A esposa do Magro não acreditava no que via. “Quanta animação!” Não reparava que a animação do marido era guiada pelo anfitrião. Sentado ao lado de Armário, estava lá, esforçando-se ao máximo para tomar gosto pela bolinha. De soslaio, ele respondia a tudo, imitando o vizinho. Levantava-se com os punhos fechados, gritava, xingava o juiz, até reclamava do escanteio não marcado, um verdadeiro torcedor. Primeiro tempo, intervalo, segundo tempo e todos lá: sofrendo. “Ô Brasil pra maltratar!”, diagnosticava com muita sinceridade, afinal, ainda faltavam 45 minutos.
Por diversas vezes, o Magro teve sustos com os gritos dos mais entusiasmados e gritava também, já no reflexo.
Chegou o momento que todos esperavam e nos segundos finais do segundo tempo: GOOOOLLLL! Neste instante mágico, quando os corações dos torcedores unem-se à própria bola....todos pularam, mais que isto, abraçaram-se com efusão. Esposas com esposas, amigos com amigos, Armário com Magro...foi quando este escutou um “tec”. “Não pode ser, quebrei a caneta de Alfredo!” Ainda bem que o jogo estava no final, seria necessário ir, antes que o anfitrião notasse uma mancha azul se espalhando no bolso...o vexame seria grande. Alguns iam ficar para comentar os comentários, mas ele inventou uma desculpa qualquer e subiu.
Estava satisfeito com o próprio desempenho. Convencera a todos, tanto que já ficou marcado assistirem ao próximo jogo na casa de outro amigo. Mas agora pensando bem, inventaria um boa desculpa. Estava bom demais um jogo por Copa. Era muita emoção, muito susto. Tomou um banho rápido e resolveu deitar-se um pouquinho, estava muito indisposto, o corpo parecia gemer.
_ Ai ai! – gemeu ao deitar-se - AAIIIII! - gritou.
_ O que foi, amor?
_ Não sei. Ai ai! – mão no peito.
_ Meu Deus, será que é um enfarte?
_ Deus me livre! AAAAIIIIIIIIIIIIIII! – gritou ao tentar levantar-se - Me ajude, amor! Me leve pro hospital.
Rapidamente, ou no tempo que deu, chegaram à emergência mais próxima.
_ Onde dói?
_ Aqui doutor.
_ Aqui?
_ AAAAAAAIIIIIIIIIIIIIIIIIIIIIIIIIIIIIIIIIIIIIIIIIIIIIIIII!
_ Raio X.
O atendimento durou apenas o tempo de um intervalo. Em meia hora estavam em casa com o prognóstico e a desculpa que ele precisava: repouso. Motivo?

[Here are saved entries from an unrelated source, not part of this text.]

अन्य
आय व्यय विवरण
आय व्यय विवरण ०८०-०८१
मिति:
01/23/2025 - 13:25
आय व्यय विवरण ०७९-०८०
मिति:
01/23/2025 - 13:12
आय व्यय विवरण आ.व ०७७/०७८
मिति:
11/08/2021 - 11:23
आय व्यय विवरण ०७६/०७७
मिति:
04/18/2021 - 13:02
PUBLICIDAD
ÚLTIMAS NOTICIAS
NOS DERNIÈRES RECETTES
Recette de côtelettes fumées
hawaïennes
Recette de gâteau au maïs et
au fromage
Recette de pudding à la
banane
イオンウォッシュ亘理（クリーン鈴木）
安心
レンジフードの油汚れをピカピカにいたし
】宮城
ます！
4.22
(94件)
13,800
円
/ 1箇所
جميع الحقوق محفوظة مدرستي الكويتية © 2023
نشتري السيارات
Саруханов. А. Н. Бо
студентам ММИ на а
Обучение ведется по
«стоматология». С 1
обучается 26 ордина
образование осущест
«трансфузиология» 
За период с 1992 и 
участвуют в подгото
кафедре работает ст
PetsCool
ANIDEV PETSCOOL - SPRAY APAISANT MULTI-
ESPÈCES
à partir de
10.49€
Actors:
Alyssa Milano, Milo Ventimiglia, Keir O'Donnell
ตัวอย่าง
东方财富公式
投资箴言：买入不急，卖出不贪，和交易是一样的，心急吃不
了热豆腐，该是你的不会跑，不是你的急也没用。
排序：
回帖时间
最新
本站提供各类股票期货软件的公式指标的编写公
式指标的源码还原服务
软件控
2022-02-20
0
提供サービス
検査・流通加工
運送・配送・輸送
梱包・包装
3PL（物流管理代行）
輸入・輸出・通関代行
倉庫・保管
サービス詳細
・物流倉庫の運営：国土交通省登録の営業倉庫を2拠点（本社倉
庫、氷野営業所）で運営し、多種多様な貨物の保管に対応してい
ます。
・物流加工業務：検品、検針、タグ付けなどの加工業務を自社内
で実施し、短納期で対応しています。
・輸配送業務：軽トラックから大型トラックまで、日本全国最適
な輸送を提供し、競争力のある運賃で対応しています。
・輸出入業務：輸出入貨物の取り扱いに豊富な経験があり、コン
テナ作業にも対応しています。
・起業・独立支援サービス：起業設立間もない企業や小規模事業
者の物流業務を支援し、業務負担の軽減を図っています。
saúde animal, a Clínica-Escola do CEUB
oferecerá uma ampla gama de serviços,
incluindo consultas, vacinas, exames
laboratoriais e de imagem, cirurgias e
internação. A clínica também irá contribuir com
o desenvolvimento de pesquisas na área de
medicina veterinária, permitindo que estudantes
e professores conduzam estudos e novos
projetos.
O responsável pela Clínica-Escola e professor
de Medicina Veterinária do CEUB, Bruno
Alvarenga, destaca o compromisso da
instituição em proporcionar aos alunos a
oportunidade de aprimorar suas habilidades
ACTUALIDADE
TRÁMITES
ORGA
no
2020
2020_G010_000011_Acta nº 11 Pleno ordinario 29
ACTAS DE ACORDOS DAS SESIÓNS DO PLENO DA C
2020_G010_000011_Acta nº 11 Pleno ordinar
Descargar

Duas costelas quebradas.
Este vai para todas as pessoas que não gostam de futebol, como meu amigo "Magro" e pras que gostam também, como Dimas Lins - tão tricolor que criou o blog Torcedor Coral, antes mesmo do Estradar. Ou seja, dois legítimos representantes do que faz uma bola na vida do sujeito.
Magna Santos
*Qualquer semelhança com esta história, não é mera coincidência. Ela é baseada em fatos reais, com exceção dos nomes dos personagens, onde dei uma tapeadinha.